The obstruction can take many different forms:
● In confirmation hearings, give your seats to individuals adversely affected by policies proposed by Trump or previously advocated by the nominee (Jeff Sessions should have been easy pickings here!)
● Use every single legislative trick to block hearings of any nominee of the new President, including to the Supreme Court (it matters not the qualifications of such a nominee because what is at stake here is much bigger);
● When the hearings are still held, walk out. Dramatically;
● Do not meet privately with the new President—ever!;
● Any time a Trump-sponsored bill comes to the floor of the House or the Senate, pack the Capitol with people who would be hurt by the bill, then put up every conceivable legislative roadblock to passage and when this fails—walk out; Dramatically;
● Extend the obstruction to local levels where GOP holds power;
● Get big Democratic donors to sponsor the campaigns of obstruction from the federal all the way down to local levels.
The overall effect of these methods would be to show to the American people: this is not a normal presidency.
As Mitch McConnell can tell them, the Democrats would benefit enormously from this. They would be able to point out the paralysis of the government, blame all the failings on the new administration, and effectively undercut Trump’s main appeal as the businessman in chief who gets things done. By this time, they would have energized their base much more than Hillary Clinton’s speeches ever did.
It is then that massive rallies and protest could sweep the nation. It is then that the Democrats could unfurl their inclusive agenda based on inclusion, tolerance, rational problem-solving, and a foreign policy based on common human decency, international law, and the awareness of the importance of American leadership in the world. It is then that the Democrats could pull from their bench a younger center-left candidate to run against Trump in 2020. It is then that they could repeat the same on state levels and run against ineffective state governors and legislators.

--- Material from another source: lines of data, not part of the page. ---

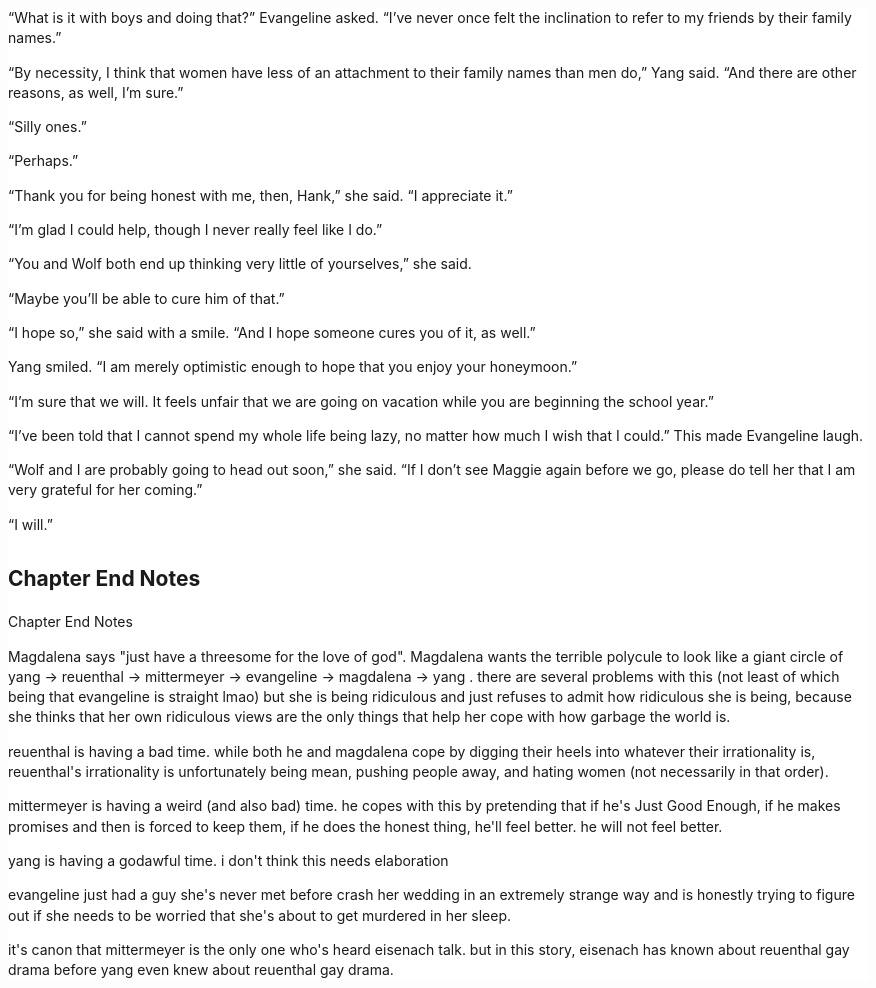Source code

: “What is it with boys and doing that?” Evangeline asked. “I’ve never once felt the inclination to refer to my friends by their family names.”

“By necessity, I think that women have less of an attachment to their family names than men do,” Yang said. “And there are other reasons, as well, I’m sure.”

“Silly ones.”

“Perhaps.”

“Thank you for being honest with me, then, Hank,” she said. “I appreciate it.”

“I’m glad I could help, though I never really feel like I do.”

“You and Wolf both end up thinking very little of yourselves,” she said.

“Maybe you’ll be able to cure him of that.”

“I hope so,” she said with a smile. “And I hope someone cures you of it, as well.”

Yang smiled. “I am merely optimistic enough to hope that you enjoy your honeymoon.”

“I’m sure that we will. It feels unfair that we are going on vacation while you are beginning the school year.”

“I’ve been told that I cannot spend my whole life being lazy, no matter how much I wish that I could.” This made Evangeline laugh.

“Wolf and I are probably going to head out soon,” she said. “If I don’t see Maggie again before we go, please do tell her that I am very grateful for her coming.”

“I will.”

## Chapter End Notes

Chapter End Notes

Magdalena says "just have a threesome for the love of god". Magdalena wants the terrible polycule to look like a giant circle of yang -> reuenthal -> mittermeyer -> evangeline -> magdalena -> yang . there are several problems with this (not least of which being that evangeline is straight lmao) but she is being ridiculous and just refuses to admit how ridiculous she is being, because she thinks that her own ridiculous views are the only things that help her cope with how garbage the world is.

reuenthal is having a bad time. while both he and magdalena cope by digging their heels into whatever their irrationality is, reuenthal's irrationality is unfortunately being mean, pushing people away, and hating women (not necessarily in that order). 

mittermeyer is having a weird (and also bad) time. he copes with this by pretending that if he's Just Good Enough, if he makes promises and then is forced to keep them, if he does the honest thing, he'll feel better. he will not feel better.

yang is having a godawful time. i don't think this needs elaboration

evangeline just had a guy she's never met before crash her wedding in an extremely strange way and is honestly trying to figure out if she needs to be worried that she's about to get murdered in her sleep.

it's canon that mittermeyer is the only one who's heard eisenach talk. but in this story, eisenach has known about reuenthal gay drama before yang even knew about reuenthal gay drama.
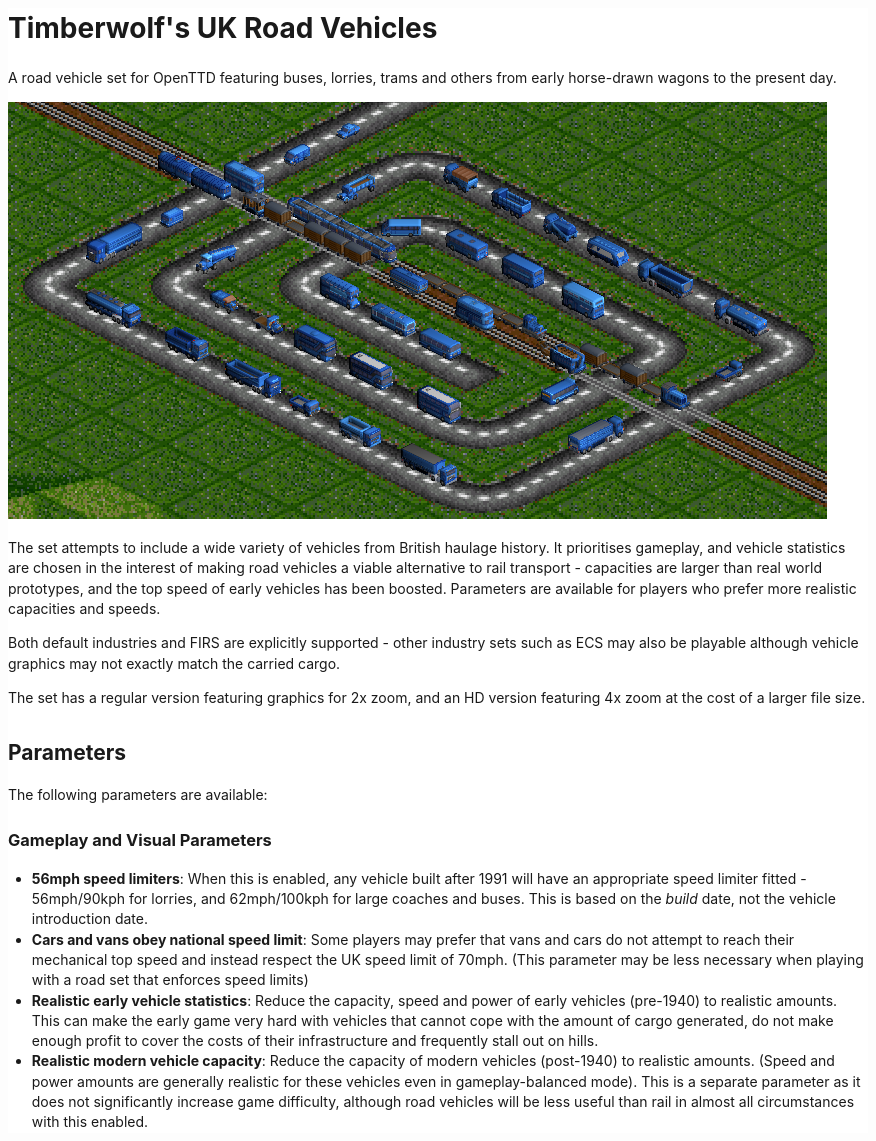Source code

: # Timberwolf's UK Road Vehicles

A road vehicle set for OpenTTD featuring buses, lorries, trams and others from early
horse-drawn wagons to the present day.

![Sample.](examples/sample.png)

The set attempts to include a wide variety of vehicles from British haulage history.
It prioritises gameplay, and vehicle statistics are chosen in the interest of 
making road vehicles a viable alternative to rail transport - capacities are larger than
real world prototypes, and the top speed of early vehicles has been boosted. Parameters
are available for players who prefer more realistic capacities and speeds.

Both default industries and FIRS are explicitly supported - other industry sets such
as ECS may also be playable although vehicle graphics may not exactly match the carried
cargo.

The set has a regular version featuring graphics for 2x
zoom, and an HD version featuring 4x zoom at the cost of
a larger file size.

## Parameters

The following parameters are available:

### Gameplay and Visual Parameters

* **56mph speed limiters**: When this is enabled, any vehicle built after 1991 will have an
  appropriate speed limiter fitted - 56mph/90kph for lorries, and 62mph/100kph for large
  coaches and buses. This is based on the *build* date, not the vehicle introduction date.
* **Cars and vans obey national speed limit**: Some players may prefer that vans and cars do
  not attempt to reach their mechanical top speed and instead respect the UK speed limit of
  70mph. (This parameter may be less necessary when playing with a road set that enforces
  speed limits)
* **Realistic early vehicle statistics**: Reduce the capacity, speed and power of early
  vehicles (pre-1940) to realistic amounts. This can make the early game very hard with 
  vehicles that cannot cope with the amount of cargo generated, do not make enough profit 
  to cover the costs of their infrastructure and frequently stall out on hills.
* **Realistic modern vehicle capacity**: Reduce the capacity of modern vehicles (post-1940)
  to realistic amounts. (Speed and power amounts are generally realistic for these vehicles
  even in gameplay-balanced mode). This is a separate parameter as it does not significantly
  increase game difficulty, although road vehicles will be less useful than rail in almost
  all circumstances with this enabled.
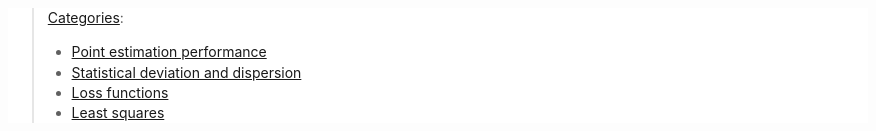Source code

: > [Categories](https://en.wikipedia.org/wiki/Help:Category):
>
> - [Point estimation performance](https://en.wikipedia.org/wiki/Category:Point%20estimation%20performance)
> - [Statistical deviation and dispersion](https://en.wikipedia.org/wiki/Category:Statistical%20deviation%20and%20dispersion)
> - [Loss functions](https://en.wikipedia.org/wiki/Category:Loss%20functions)
> - [Least squares](https://en.wikipedia.org/wiki/Category:Least%20squares)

Tea Party marches worked only because they came on the heels of a countrywide effort to block and paralyze the government, and were funded by big Republican corporate money. The Occupy Wall Street petered out because it had never been anchored in an institutionalized strategy of resistance. (One well-intentioned and brilliant politician like Elizabeth Warren is still not an institution or a sign of a party-level coordination).
This is not to say that we should not be marching. We should.
But it is a warning that those marches, if not tied into a countrywide strategy of obstruction, and if not led by the Democratic Party apparatus, will either peter out or become a normalized part of our abnormal reality.